Some areas to improve may be bad management, high expenses or low occupancy. The idea is to use the income that the property is already producing to get the repairs done without having to spend your own money to fix it up. Once it is repaired…sell or refi!
The purchase option is the second half of the agreement. This document allows us to set the sale price of the property for a fixed amount of time. No one else can buy the property while you have this agreement in place. An example would be to place an option on a property for $100,000. Next would be to decide how long we will have that option for. Let’s say 4 years. After this agreement would be completed I would have the ability to buy this property for some time in the next 4 years for the price of $100K. If the value goes to $200K I would get to keep the difference.

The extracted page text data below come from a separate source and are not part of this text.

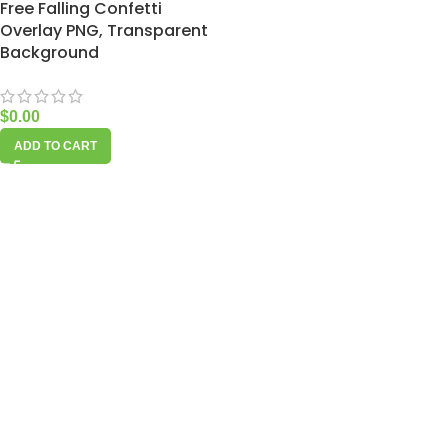
Free Falling Confetti
Overlay PNG, Transparent
Background
$
0.00
ADD TO CART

To place an option on the property takes an option fee. This fee could be as small as $10 or as much as it takes to get the deal done. If you do not buy the property during the option period, then you forfeit the option money. The seller would get to keep this. Consider the option money to be a deposit. It is usually applied to the purchase price when you buy it and lost if you don’t. Try to put down as little as possible while still satisfying the seller.
Now you can see that with the combination of the master lease and the option to purchase we have a master lease option. These two documents allow us to protect the sale of the property while we do our work to get the deal up and running. This also allows us to benefit from the increase in value that the property will have after we do our repairs.
Why would a seller even consider doing this? Lots of reasons. Everyone has problems in their life and in business. Real estate is no different. Sellers have problems from time to time. The key to getting a seller to accepting this type of offer is to identify what problems the property has and what problems the seller has (usually one in the same) and to show how your MLO offer is the solution to their problems. Always make your offers about solving problems and you will have a much higher success rate. Here is an acronym that I use to make sure I am creating problem solving offers.
This stands for Sellers, Property, You. This is the order of importance when solving problems. Start with what the seller wants and needs. Then look at what the property needs and lastly look at what you need. S.P.Y.
If you solve problems in that order (NOT the reverse) then you are off to a great start in using a MLO to make problem solving offers that will get accepted without using your own cash!